*** RECORDS FOR THIS TASK ***

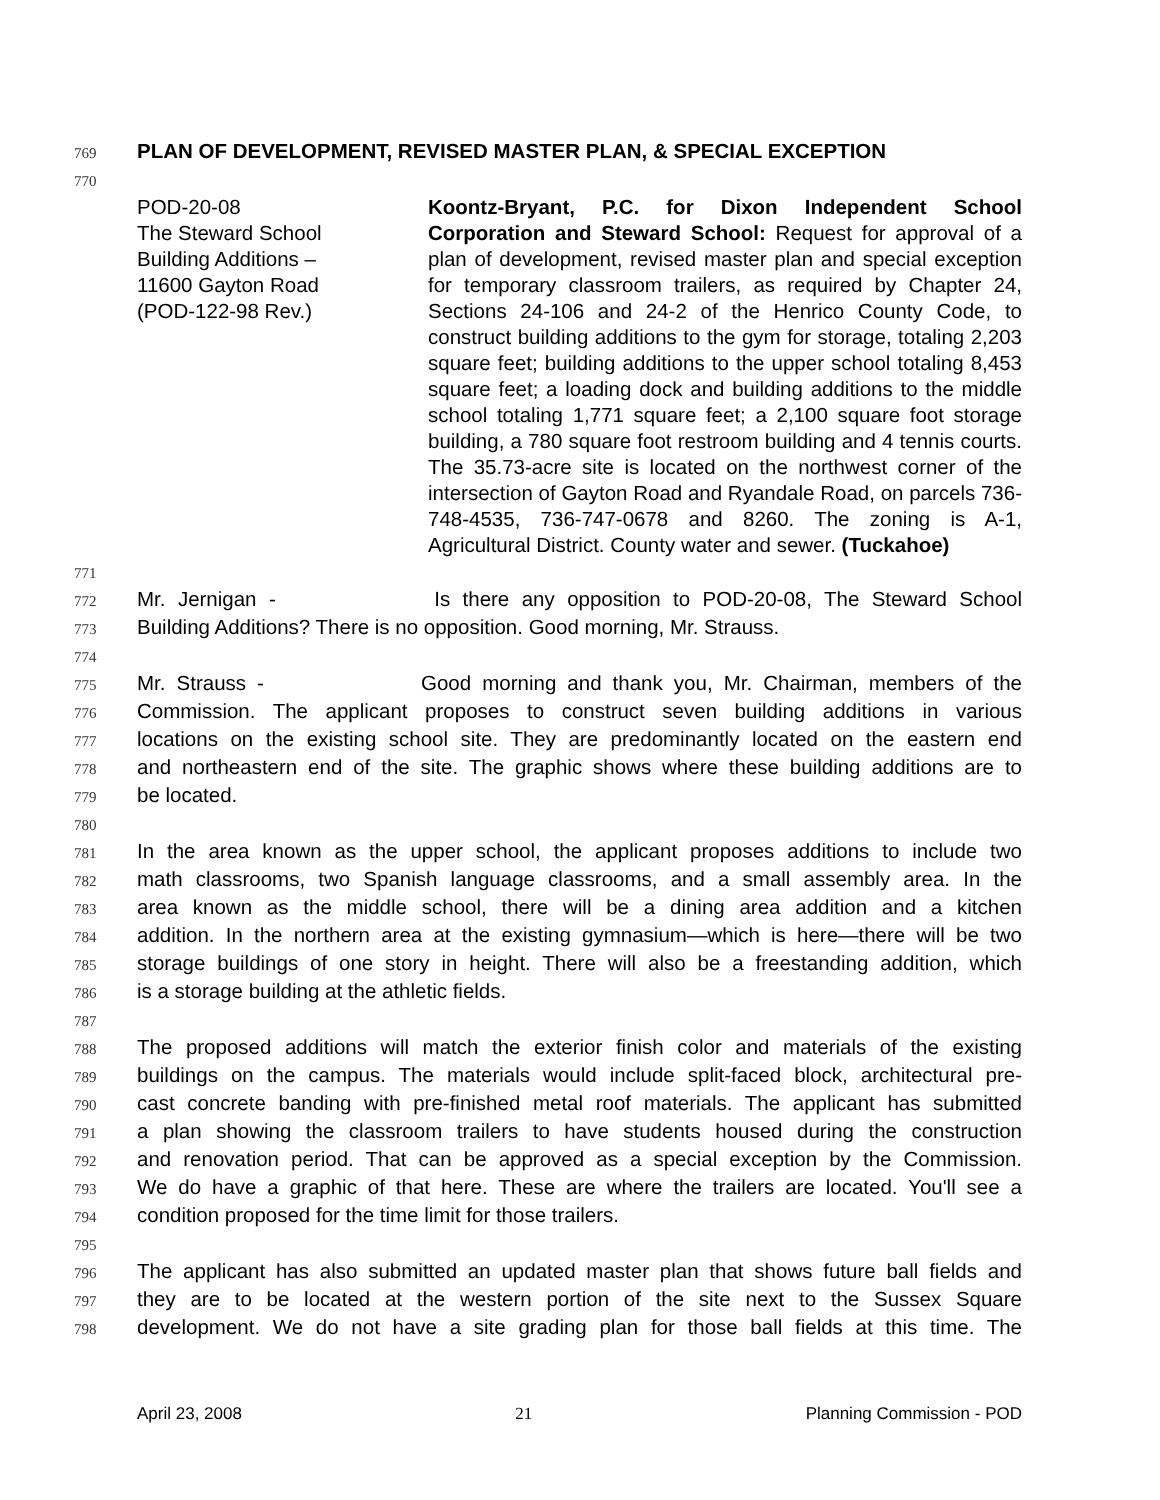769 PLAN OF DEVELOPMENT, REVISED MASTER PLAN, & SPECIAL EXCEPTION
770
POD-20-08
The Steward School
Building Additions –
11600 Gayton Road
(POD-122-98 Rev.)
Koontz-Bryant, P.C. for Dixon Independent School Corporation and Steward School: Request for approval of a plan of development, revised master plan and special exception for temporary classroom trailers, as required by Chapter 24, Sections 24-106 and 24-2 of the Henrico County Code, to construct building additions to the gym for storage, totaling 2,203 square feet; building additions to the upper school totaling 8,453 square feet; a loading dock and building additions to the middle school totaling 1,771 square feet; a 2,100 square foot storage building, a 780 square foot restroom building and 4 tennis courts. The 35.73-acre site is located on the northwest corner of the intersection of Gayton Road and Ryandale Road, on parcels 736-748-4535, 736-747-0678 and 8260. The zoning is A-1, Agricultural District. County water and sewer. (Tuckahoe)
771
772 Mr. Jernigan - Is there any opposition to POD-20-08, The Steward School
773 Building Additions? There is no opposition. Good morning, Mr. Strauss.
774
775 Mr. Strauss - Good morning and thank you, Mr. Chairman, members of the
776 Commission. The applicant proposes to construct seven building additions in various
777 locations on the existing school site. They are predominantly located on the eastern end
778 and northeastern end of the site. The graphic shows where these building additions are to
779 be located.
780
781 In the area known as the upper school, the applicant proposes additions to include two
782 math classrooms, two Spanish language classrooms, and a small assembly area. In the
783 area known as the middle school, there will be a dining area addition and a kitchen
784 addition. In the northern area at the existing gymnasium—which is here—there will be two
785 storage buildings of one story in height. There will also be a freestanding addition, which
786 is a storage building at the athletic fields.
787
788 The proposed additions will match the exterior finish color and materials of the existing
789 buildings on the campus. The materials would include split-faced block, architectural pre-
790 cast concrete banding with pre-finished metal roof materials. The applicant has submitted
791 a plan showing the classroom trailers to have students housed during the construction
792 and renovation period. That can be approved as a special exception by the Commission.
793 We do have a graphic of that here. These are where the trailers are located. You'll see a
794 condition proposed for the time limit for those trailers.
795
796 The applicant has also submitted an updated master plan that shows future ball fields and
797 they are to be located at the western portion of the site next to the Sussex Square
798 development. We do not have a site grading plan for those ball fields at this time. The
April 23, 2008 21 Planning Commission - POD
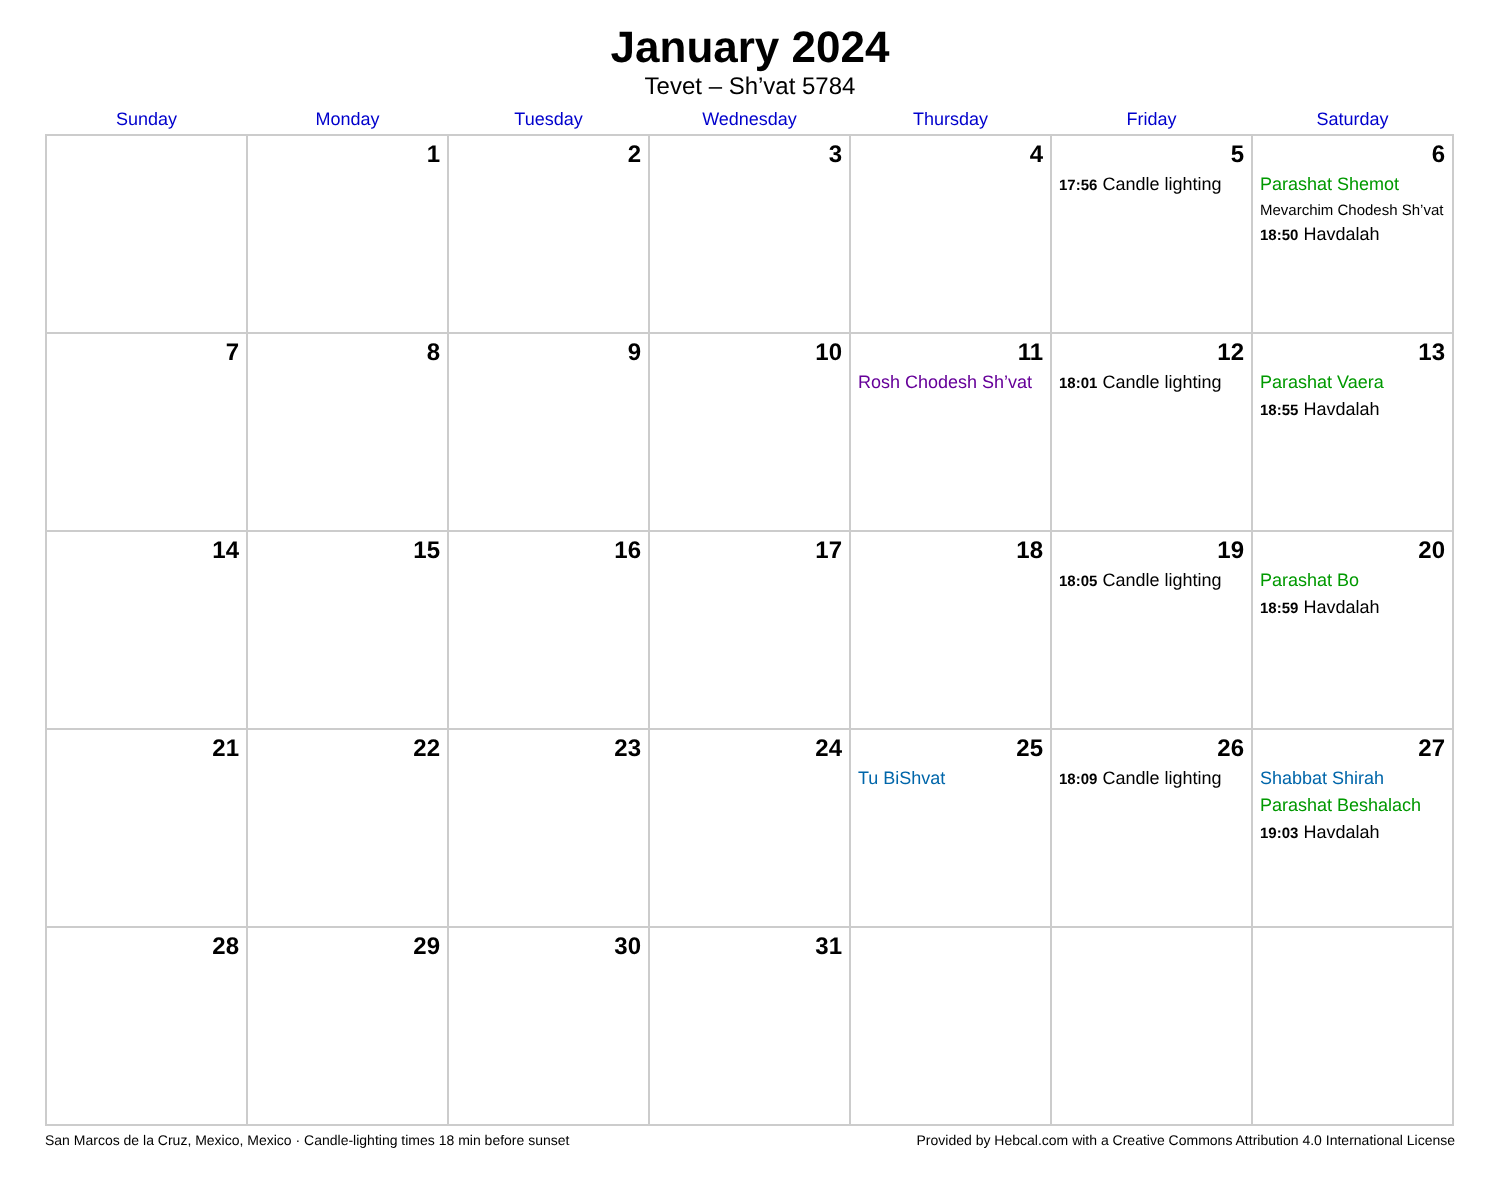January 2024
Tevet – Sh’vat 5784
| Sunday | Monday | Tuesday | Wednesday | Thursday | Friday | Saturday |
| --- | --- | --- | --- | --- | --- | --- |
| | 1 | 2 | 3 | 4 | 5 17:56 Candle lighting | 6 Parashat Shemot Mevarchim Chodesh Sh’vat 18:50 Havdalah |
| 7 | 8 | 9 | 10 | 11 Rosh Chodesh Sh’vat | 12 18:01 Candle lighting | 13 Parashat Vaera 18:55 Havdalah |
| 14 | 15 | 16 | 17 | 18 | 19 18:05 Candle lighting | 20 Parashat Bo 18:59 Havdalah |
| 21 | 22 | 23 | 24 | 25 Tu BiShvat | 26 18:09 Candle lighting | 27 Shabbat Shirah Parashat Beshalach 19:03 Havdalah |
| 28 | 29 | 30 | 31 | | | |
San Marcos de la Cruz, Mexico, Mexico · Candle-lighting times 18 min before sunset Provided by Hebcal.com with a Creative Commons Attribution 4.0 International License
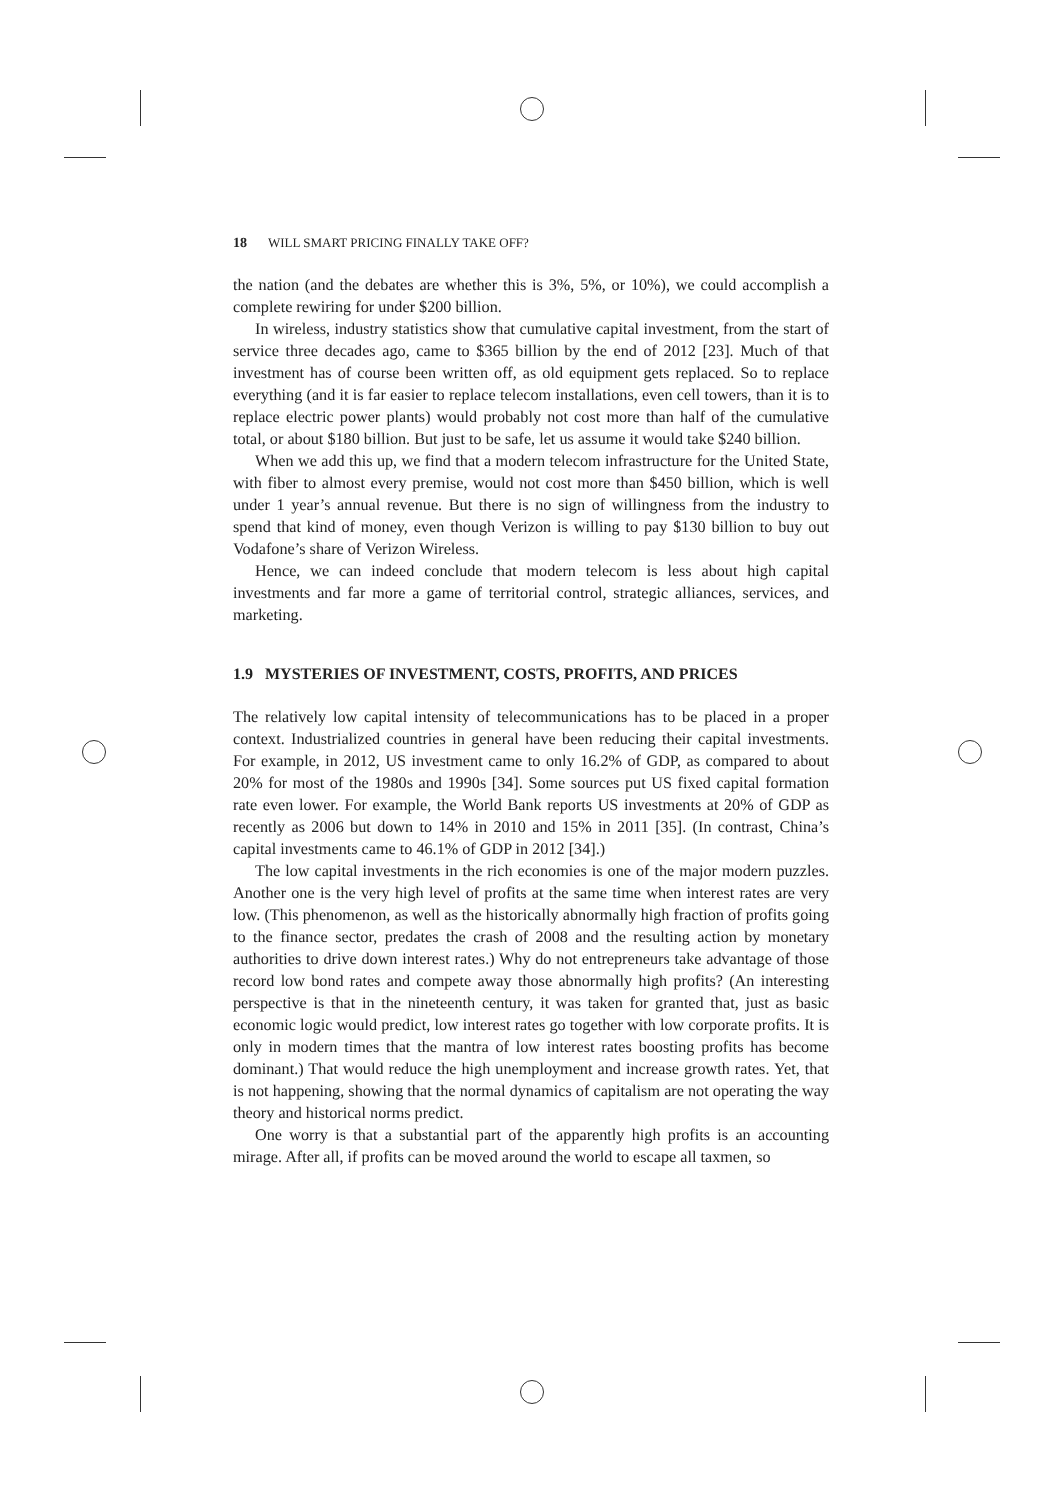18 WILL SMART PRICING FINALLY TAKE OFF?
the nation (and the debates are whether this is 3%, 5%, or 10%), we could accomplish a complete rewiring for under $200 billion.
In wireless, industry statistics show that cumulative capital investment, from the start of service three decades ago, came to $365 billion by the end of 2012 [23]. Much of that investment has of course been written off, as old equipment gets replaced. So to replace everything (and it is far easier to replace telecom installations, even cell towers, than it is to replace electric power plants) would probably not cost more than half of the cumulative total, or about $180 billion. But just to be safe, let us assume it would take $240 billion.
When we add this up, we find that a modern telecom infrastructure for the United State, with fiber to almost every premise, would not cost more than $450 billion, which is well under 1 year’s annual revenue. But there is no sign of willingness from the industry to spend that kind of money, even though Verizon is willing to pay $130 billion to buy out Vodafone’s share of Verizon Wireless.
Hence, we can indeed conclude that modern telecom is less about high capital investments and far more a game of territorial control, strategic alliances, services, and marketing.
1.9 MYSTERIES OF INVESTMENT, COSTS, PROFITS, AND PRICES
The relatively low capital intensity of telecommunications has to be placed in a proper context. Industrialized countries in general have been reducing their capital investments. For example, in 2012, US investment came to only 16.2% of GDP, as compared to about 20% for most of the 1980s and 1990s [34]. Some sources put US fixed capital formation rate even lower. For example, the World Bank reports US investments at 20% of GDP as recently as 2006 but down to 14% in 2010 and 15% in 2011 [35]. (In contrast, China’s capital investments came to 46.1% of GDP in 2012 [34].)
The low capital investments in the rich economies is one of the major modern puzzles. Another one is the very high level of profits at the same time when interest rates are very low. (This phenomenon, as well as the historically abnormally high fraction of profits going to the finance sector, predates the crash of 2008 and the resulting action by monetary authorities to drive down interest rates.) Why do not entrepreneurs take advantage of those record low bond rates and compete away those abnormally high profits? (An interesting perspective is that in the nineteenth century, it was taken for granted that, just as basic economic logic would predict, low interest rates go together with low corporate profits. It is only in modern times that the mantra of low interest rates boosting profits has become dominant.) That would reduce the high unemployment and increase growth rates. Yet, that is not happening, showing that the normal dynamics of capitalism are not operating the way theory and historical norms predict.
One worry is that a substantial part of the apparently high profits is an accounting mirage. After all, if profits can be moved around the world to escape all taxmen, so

*** End of RECORDS FOR THIS TASK ***

● EXERCISE REQUIREMENTS
Could you set down verbatim the lines from the beginning of the entries above through the line containing "(POD-122-98 Rev.)", both included, leaving out the pictures?

● EXPECTED ANSWER
769 PLAN OF DEVELOPMENT, REVISED MASTER PLAN, & SPECIAL EXCEPTION
770
POD-20-08
The Steward School
Building Additions –
11600 Gayton Road
(POD-122-98 Rev.)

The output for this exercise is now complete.